DOTE

Chain And Rate

Showing posts with label Google OCR. Show all posts
Showing posts with label Google OCR. Show all posts

Sunday, December 21, 2008

Google can now OCR all PDFs

When you scan a document, your computer interprets this data as an image. You can see the words on the screen, but your computer doesn’t. As far as your computer is concerned, the letters could be birds or your child or a boat.

When you put this scan up on a website, search engines haven’t been able to index any of the content of your documents because it didn’t recognize the text as text … until now. Google has a new system that scans Acrobat PDFs on the web for words using Optical Character Recognition (OCR). Similar to its process for using OCR to detect words in PDFs that have already been OCR processed, the new system will do the same for scanned documents posted online that haven’t yet undergone OCR.

If you have scanned PDFs and are interested in having them converted into text, you can upload the images to your website and take advantage of this service.

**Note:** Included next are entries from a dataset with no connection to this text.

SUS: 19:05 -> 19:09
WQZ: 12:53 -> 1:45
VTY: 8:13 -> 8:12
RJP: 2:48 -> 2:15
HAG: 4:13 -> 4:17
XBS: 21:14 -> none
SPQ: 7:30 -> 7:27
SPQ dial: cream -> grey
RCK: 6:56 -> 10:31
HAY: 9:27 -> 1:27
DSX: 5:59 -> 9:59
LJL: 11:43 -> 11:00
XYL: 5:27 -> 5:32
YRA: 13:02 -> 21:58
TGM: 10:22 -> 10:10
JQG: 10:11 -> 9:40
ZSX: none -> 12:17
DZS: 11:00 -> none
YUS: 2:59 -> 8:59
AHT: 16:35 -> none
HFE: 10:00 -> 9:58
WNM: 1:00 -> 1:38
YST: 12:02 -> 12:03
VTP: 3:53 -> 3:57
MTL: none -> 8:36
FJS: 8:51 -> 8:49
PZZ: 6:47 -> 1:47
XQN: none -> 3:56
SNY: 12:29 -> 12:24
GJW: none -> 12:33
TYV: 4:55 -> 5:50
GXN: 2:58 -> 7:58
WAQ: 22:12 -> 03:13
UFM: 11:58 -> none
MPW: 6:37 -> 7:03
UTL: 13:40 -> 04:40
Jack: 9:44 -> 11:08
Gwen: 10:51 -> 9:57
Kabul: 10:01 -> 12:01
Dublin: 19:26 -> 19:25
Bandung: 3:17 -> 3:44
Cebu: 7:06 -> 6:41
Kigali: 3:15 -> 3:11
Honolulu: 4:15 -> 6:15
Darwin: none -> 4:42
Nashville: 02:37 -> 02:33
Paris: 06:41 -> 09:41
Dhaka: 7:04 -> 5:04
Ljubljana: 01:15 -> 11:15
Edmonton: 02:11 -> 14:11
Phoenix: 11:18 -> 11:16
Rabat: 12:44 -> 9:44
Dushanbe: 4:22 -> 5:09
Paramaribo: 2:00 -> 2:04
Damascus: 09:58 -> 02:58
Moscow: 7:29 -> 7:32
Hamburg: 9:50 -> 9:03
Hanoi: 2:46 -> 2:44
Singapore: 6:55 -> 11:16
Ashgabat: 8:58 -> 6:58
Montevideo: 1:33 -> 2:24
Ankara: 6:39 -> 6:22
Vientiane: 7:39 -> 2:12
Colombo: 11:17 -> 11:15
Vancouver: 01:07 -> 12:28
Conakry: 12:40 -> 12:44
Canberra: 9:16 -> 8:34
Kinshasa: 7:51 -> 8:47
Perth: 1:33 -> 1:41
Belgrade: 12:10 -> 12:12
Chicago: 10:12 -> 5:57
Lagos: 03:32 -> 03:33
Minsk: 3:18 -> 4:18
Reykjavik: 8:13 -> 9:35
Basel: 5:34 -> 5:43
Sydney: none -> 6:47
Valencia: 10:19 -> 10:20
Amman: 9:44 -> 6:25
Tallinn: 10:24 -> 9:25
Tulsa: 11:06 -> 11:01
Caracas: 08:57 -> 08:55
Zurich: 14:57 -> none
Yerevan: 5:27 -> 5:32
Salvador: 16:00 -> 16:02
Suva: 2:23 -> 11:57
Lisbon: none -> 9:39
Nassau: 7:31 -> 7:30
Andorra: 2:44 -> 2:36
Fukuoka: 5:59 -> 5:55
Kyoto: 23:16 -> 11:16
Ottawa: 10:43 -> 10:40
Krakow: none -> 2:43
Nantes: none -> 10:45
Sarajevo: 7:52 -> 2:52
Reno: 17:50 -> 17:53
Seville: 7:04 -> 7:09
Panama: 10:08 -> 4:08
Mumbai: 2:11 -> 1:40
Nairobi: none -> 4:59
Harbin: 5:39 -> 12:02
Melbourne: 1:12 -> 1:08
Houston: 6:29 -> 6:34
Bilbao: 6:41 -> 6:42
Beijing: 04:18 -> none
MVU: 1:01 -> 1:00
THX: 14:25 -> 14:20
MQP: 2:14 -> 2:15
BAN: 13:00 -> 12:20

Simply follow the instructions for how to use Google OCR from the Digital Inspiration website: Create a folder in your website (say abc.com/pdf) and upload all the PDF images to that folder. Now create a public web page that links to all the PDF files. Wait for the Google bots to spider your stuff.

Once done, type the query “site:abc.com/pdf filetype:pdf” [into Google] to see the PDF documents as HTML. Lifehacker recommends using “Google’s Webmaster Tools to reign in what gets scanned and indexed on your site, although you should assume anything you put online can be found by those looking for it.” This is a really terrific way to get rid of paper clutter in your work space and in your home since you can now see the words in your scanned documents.